Already A Classic: Maxwell Korzaniewski’s 964

Words & Photographs by Jason Morabito.

Hailing from Buffalo, NY and at only 21 years old, Maxwell Korzaniewski has traded his Wolfsburg roots for Stuttgart’s modern classic. Leaving behind his previous mk4 R32, Max has opted for yet another all wheel drive six cylinder… however this icon is worlds apart, a 1989 Porsche Carrera 4.


The Porsche 911 for the model years 1989 to 1994, designated the 964 (Porsche’s internal code name for this era 911), was developed in response to the dramatic decrease in sales of the tiring Porsche 911 3.2. In an attempt to win back the old Porsche enthusiast, Porsche realized that a completely new driving experience would have to be developed. To this end, Porsche decided to embrace the advent of a new concept that Audi had stumbled upon a few years before, all wheel drive in a sports coupe. And so was born the Carrera 4, Porsche’s first foray into a full time four wheel drive performance automobile, and the first of the 964 family.


Fast forward almost 25 years later and a lot has happened in the 964 market. In 1989, the 964 was first offered only in four-wheel drive Carrera 4 form, to showcase new technology and to prove that the 911 was a safe and surefooted car. It was well received, although some complained that it wasn’t a true 911. Whether its because of the drastic modernization of a cult classic or the handful of engineering oversights that plagued early models, the 964 became the black sheep of the air cooled 911′s – a notion that would (believe it or not) make these cars one of the most sought after generations decades later.

Let me explain; Good 964s have gotten increasingly hard to come by. As the 964 resale values dipped into economy pricing over the years, they were often not maintained correctly, driven hard and put away wet. The handful of properly maintained “clean” cars that remain have almost all been sorted, rebuilt and are now as bullet proof as they should have been from the start. However, these prime examples are now becoming needles in a haystack, thus forcing prices north… and fast. With companies like Rotiform, Singer and RWB driving a resurgence in 964 popularity among enthusiasts, properly sorted 964s are fetching nearly double what they were just a few years ago.

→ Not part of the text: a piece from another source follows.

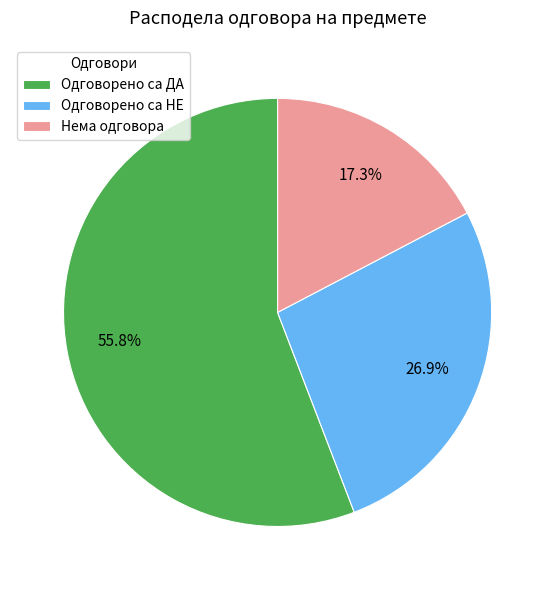

Which category has the biggest portion of the pie?

Одговорено са ДА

For max, hundreds of hours of internet detective work paid off in a huge way. Not only was Max able to source exactly what he wanted, but also for under book.  It seems Max snuck in right before the huge popularity wave, thus leaving himself a nice budget for his ultimate vision and any updating the car still needed. Max says. “I found it on AutoTrader. After speaking with the owner, I felt comfortable enough to make an offer site unseen, but the owner insisted I come see and drive the car myself. I made the trip up to Howell, Michigan and and I just fell in love. It just felt right. So after a long test drive, and a ride in the owner’s pristine 993, he accepted my offer and I picked the 964 up the following weekend.”



As ecstatic as Max was with the car even in stock form, we all know that it wasn’t long before the car was up on jack stands and the UPS boxes started arriving. The 964 was the first 911 that boasted conventional coil springs instead of the previous torsion bar suspension. Knowing that it’s OEM  height was unacceptable, Max placed his first call to Brian Henderson at Rotiform to get his hands on one of their custom H&R “deep” coilover kits.  Brian, with the help of AH exclusive parts and H&R springs, helped develop a kit that would not only put a 964 on its nuts, but would do so while retaining proper functionality, comfort and handling, all characteristics that no 911 owner should have to compromise. After the suspension was sorted, it came to pass that Max would also inherit a very special set of LHRs (sizes 18×8.5 and 10) from Brian, complete with “ring” miles!  Between the iconic “old school mesh” styling of the LHR and the fact that they’ve been around Nürburgring in addition to a very famous debut at Wörthersee, how could Max say no?



While waiting for the wheels to arrive, Max took the time to go through the car and make sure everything was up to snuff elsewhere. This resulted in the decision to upgrade to WEVO motor mounts as well as add a Rennline carrier reinforcement. The Carrera’s 250bhp 3.6-litre flat six was then made more robust with the addition of a vertex chip making full use of the motor’s 11.3:1 compression.  The air cooled lump’s breathing was also enhanced with a K&N intake and Dansk G-Pipe. The exterior’s OG paint was then treated to a corrective polish and wax bringing it back to showroom luster, while the headlights were updated to H4′s and the faded tails were repainted in translucent candy red. With the car sitting proper, purring right and having has all the trim shined up, Max turned his attention to the cockpit. With the addtion of a MOMO competition wheel and hub and a DAS sport Half cage painted to match the wheels (not pictured), the minimal track inspired interior now fully fits the part.



After its mass appeal at both at this past H2Oi and First Class Fitment, the car is once again parked away for another round of upgrades while Western New York’s infamous winter rolls on through . I for one can’t wait to see what Max has in store for this coming season, but with the amount of love he has already shown for this once outcast 911, I’m sure the next chapter will be one to equally impress.